## MATERIAL FOR THIS TASK
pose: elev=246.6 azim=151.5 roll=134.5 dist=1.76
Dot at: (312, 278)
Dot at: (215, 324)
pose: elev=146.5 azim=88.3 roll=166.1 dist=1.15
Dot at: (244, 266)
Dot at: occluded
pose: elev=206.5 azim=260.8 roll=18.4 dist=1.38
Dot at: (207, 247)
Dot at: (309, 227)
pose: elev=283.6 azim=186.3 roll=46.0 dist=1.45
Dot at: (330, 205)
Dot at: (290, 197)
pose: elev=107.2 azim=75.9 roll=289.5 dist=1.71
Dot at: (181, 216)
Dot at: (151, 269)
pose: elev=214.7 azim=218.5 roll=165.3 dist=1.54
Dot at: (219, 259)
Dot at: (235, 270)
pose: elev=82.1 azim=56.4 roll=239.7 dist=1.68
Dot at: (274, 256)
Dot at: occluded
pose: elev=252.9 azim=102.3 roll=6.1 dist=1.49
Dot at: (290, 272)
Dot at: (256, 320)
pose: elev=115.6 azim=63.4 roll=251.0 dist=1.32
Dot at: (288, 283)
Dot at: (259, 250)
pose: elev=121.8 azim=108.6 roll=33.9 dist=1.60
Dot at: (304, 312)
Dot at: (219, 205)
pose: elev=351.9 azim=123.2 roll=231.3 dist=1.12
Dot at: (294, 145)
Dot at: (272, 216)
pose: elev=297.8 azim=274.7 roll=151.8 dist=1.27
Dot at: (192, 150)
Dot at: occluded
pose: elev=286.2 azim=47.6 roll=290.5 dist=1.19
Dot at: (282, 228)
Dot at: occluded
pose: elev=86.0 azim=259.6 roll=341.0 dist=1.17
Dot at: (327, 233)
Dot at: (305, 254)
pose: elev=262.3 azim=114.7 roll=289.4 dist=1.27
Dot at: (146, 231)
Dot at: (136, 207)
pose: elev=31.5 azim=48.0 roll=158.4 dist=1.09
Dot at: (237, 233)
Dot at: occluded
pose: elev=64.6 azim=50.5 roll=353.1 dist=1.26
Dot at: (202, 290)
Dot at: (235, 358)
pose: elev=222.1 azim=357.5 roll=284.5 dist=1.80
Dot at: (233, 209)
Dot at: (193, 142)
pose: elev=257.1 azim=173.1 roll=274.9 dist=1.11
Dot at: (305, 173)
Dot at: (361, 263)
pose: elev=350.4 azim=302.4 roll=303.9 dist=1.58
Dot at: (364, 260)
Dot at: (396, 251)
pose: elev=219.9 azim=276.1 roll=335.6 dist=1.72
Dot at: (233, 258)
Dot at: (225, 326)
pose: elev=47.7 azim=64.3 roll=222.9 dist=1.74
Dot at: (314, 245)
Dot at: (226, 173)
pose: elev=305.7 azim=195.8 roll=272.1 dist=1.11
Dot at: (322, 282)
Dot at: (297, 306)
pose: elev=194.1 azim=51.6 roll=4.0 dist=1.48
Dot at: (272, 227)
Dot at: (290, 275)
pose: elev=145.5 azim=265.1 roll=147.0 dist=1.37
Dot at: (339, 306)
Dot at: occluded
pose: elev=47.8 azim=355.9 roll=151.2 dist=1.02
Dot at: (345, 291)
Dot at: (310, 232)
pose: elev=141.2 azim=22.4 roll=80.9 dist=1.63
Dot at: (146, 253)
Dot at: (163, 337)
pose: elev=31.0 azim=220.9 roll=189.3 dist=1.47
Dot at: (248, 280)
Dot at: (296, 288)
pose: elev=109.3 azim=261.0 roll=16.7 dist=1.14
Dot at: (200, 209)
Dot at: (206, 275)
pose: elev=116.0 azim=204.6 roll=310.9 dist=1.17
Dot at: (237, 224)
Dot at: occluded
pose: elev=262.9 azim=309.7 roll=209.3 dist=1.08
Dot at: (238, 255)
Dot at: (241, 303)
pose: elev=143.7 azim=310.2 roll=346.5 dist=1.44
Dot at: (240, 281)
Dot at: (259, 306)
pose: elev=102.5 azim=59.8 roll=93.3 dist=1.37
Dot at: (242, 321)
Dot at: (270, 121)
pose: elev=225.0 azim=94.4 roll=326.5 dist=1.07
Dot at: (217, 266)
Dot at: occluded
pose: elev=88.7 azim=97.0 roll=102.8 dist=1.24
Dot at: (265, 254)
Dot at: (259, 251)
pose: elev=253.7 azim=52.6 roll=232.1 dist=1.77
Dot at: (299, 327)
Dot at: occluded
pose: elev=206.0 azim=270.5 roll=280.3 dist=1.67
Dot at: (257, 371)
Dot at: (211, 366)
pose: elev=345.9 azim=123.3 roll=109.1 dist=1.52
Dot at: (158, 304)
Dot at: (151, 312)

## TASK GOAL
Please reproduce every one of the records above, line by line and character for character, with nothing changed or left out.

## TASK SOLUTION
pose: elev=246.6 azim=151.5 roll=134.5 dist=1.76
Dot at: (312, 278)
Dot at: (215, 324)
pose: elev=146.5 azim=88.3 roll=166.1 dist=1.15
Dot at: (244, 266)
Dot at: occluded
pose: elev=206.5 azim=260.8 roll=18.4 dist=1.38
Dot at: (207, 247)
Dot at: (309, 227)
pose: elev=283.6 azim=186.3 roll=46.0 dist=1.45
Dot at: (330, 205)
Dot at: (290, 197)
pose: elev=107.2 azim=75.9 roll=289.5 dist=1.71
Dot at: (181, 216)
Dot at: (151, 269)
pose: elev=214.7 azim=218.5 roll=165.3 dist=1.54
Dot at: (219, 259)
Dot at: (235, 270)
pose: elev=82.1 azim=56.4 roll=239.7 dist=1.68
Dot at: (274, 256)
Dot at: occluded
pose: elev=252.9 azim=102.3 roll=6.1 dist=1.49
Dot at: (290, 272)
Dot at: (256, 320)
pose: elev=115.6 azim=63.4 roll=251.0 dist=1.32
Dot at: (288, 283)
Dot at: (259, 250)
pose: elev=121.8 azim=108.6 roll=33.9 dist=1.60
Dot at: (304, 312)
Dot at: (219, 205)
pose: elev=351.9 azim=123.2 roll=231.3 dist=1.12
Dot at: (294, 145)
Dot at: (272, 216)
pose: elev=297.8 azim=274.7 roll=151.8 dist=1.27
Dot at: (192, 150)
Dot at: occluded
pose: elev=286.2 azim=47.6 roll=290.5 dist=1.19
Dot at: (282, 228)
Dot at: occluded
pose: elev=86.0 azim=259.6 roll=341.0 dist=1.17
Dot at: (327, 233)
Dot at: (305, 254)
pose: elev=262.3 azim=114.7 roll=289.4 dist=1.27
Dot at: (146, 231)
Dot at: (136, 207)
pose: elev=31.5 azim=48.0 roll=158.4 dist=1.09
Dot at: (237, 233)
Dot at: occluded
pose: elev=64.6 azim=50.5 roll=353.1 dist=1.26
Dot at: (202, 290)
Dot at: (235, 358)
pose: elev=222.1 azim=357.5 roll=284.5 dist=1.80
Dot at: (233, 209)
Dot at: (193, 142)
pose: elev=257.1 azim=173.1 roll=274.9 dist=1.11
Dot at: (305, 173)
Dot at: (361, 263)
pose: elev=350.4 azim=302.4 roll=303.9 dist=1.58
Dot at: (364, 260)
Dot at: (396, 251)
pose: elev=219.9 azim=276.1 roll=335.6 dist=1.72
Dot at: (233, 258)
Dot at: (225, 326)
pose: elev=47.7 azim=64.3 roll=222.9 dist=1.74
Dot at: (314, 245)
Dot at: (226, 173)
pose: elev=305.7 azim=195.8 roll=272.1 dist=1.11
Dot at: (322, 282)
Dot at: (297, 306)
pose: elev=194.1 azim=51.6 roll=4.0 dist=1.48
Dot at: (272, 227)
Dot at: (290, 275)
pose: elev=145.5 azim=265.1 roll=147.0 dist=1.37
Dot at: (339, 306)
Dot at: occluded
pose: elev=47.8 azim=355.9 roll=151.2 dist=1.02
Dot at: (345, 291)
Dot at: (310, 232)
pose: elev=141.2 azim=22.4 roll=80.9 dist=1.63
Dot at: (146, 253)
Dot at: (163, 337)
pose: elev=31.0 azim=220.9 roll=189.3 dist=1.47
Dot at: (248, 280)
Dot at: (296, 288)
pose: elev=109.3 azim=261.0 roll=16.7 dist=1.14
Dot at: (200, 209)
Dot at: (206, 275)
pose: elev=116.0 azim=204.6 roll=310.9 dist=1.17
Dot at: (237, 224)
Dot at: occluded
pose: elev=262.9 azim=309.7 roll=209.3 dist=1.08
Dot at: (238, 255)
Dot at: (241, 303)
pose: elev=143.7 azim=310.2 roll=346.5 dist=1.44
Dot at: (240, 281)
Dot at: (259, 306)
pose: elev=102.5 azim=59.8 roll=93.3 dist=1.37
Dot at: (242, 321)
Dot at: (270, 121)
pose: elev=225.0 azim=94.4 roll=326.5 dist=1.07
Dot at: (217, 266)
Dot at: occluded
pose: elev=88.7 azim=97.0 roll=102.8 dist=1.24
Dot at: (265, 254)
Dot at: (259, 251)
pose: elev=253.7 azim=52.6 roll=232.1 dist=1.77
Dot at: (299, 327)
Dot at: occluded
pose: elev=206.0 azim=270.5 roll=280.3 dist=1.67
Dot at: (257, 371)
Dot at: (211, 366)
pose: elev=345.9 azim=123.3 roll=109.1 dist=1.52
Dot at: (158, 304)
Dot at: (151, 312)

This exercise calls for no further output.